Comme par hasard, ce ratio (approximatif) correspond aux proportions (approximatives itou) de La Longue Queue – 80 % de petits vendeurs contre 20 % de gros canons. Il n'existe toutefois aucun lien de causalité entre ceci et cela: les insipides bouquins en question ne comptent pas nécessairement parmi les mauvais vendeurs. Au contraire, certains d'entre eux marquent des scores plus qu'honorables et se retrouvent de temps en temps au sommet des palmarès.

Déconcertant constat.

Mais n'appelez pas la ligne 1 800 de parapsychologie, le phénomène s'explique aisément.

Madame Sicotte, lectrice parmi tant d'autres, ne veut surtout pas acheter des bouquins pétés pour son petit-fils. Ni pour elle-même, d'ailleurs. Elle laisse ce genre d'excentricités à la tante Ginette, celle qui a les mèches orange et conduit une décapotable rouge.

Non, pour madame Sicotte, le banal s'impose. Il est rassurant. La banalité indique la valeur sûre, l'absence de surprise – car les surprises sont forcément mauvaises.

Autrement dit, madame Sicotte n'achète pas un livre en dépit de sa banalité, mais bien à cause d'elle.

Conclusion: il existe un marché pour le banal. Un gros, gros marché. Et il convient d'en faire le froid constat, sans cynisme, et sans courir en levant les bras au ciel, tel un poulet étêté, en criant "grands dieux, nous sommes perdus!"

LE MONDE SELON HARPER

Il importe plus que jamais de parler de l'industrie culturelle, même si le sujet nous paraît déplaisant, sans intérêt, voire hérétique. Les artistes ont pris l'habitude de mépriser l'argent, par bravade sans doute, et cette attitude est en train de leur nuire.

On prétend, depuis longtemps déjà, que la culture bouffe de l'argent plutôt que d'en rapporter. Or, même la littérature – souvent décrite comme le Harlem de la culture – est une industrie qui rapporte des sous. Preuve en est que d'énormes conglomérats se livrent des guerres sans merci pour obtenir des parts de marché.

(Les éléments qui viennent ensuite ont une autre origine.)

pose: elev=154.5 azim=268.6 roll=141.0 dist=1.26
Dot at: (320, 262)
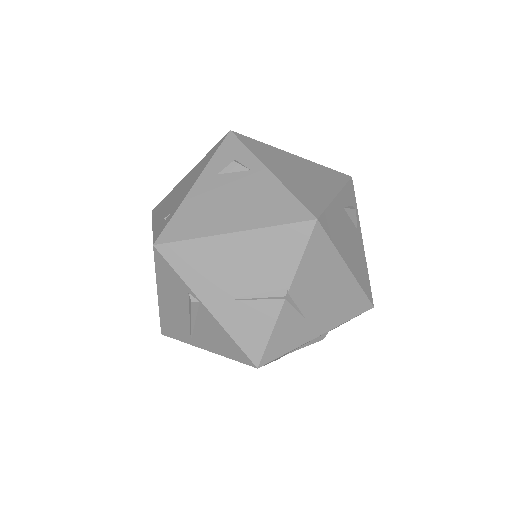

En fait, la culture rapporte beaucoup d'argent – sauf, triste exception, à la plupart de ses artisans. Distributeurs, diffuseurs, guichetiers, libraires, opérateurs de salles, techniciens de tous poils, chauffeurs de poids lourds et vendeurs de pinottes: tout le monde encaisse sa cote sur la grande ligne de montage.

La culture est rentable – et l'existence de subventions n'indique absolument pas le contraire: toutes les industries, depuis la PME de quartier jusqu'à l'aluminerie, en passant par l'agroalimentaire, les pêcheries et les télécommunications, tout le monde jouit de subventions, de fonds d'urgence, de programmes de démarrage et d'avantages fiscaux.

Personne pourtant ne remet en question la rentabilité de ces secteurs. Seule la culture garde sa mauvaise (et fallacieuse) réputation.

Lorsque des conservateurs prétendent que les subventions culturelles sont une perte d'argent qu'il faut éliminer afin de rationnaliser les dépenses gouvernementales, ne soyez pas dupes. Ces coupures n'ont rien à voir avec l'argent. Il s'agit de muselage et de dogmatisme.

Bienvenue dans le monde selon Harper.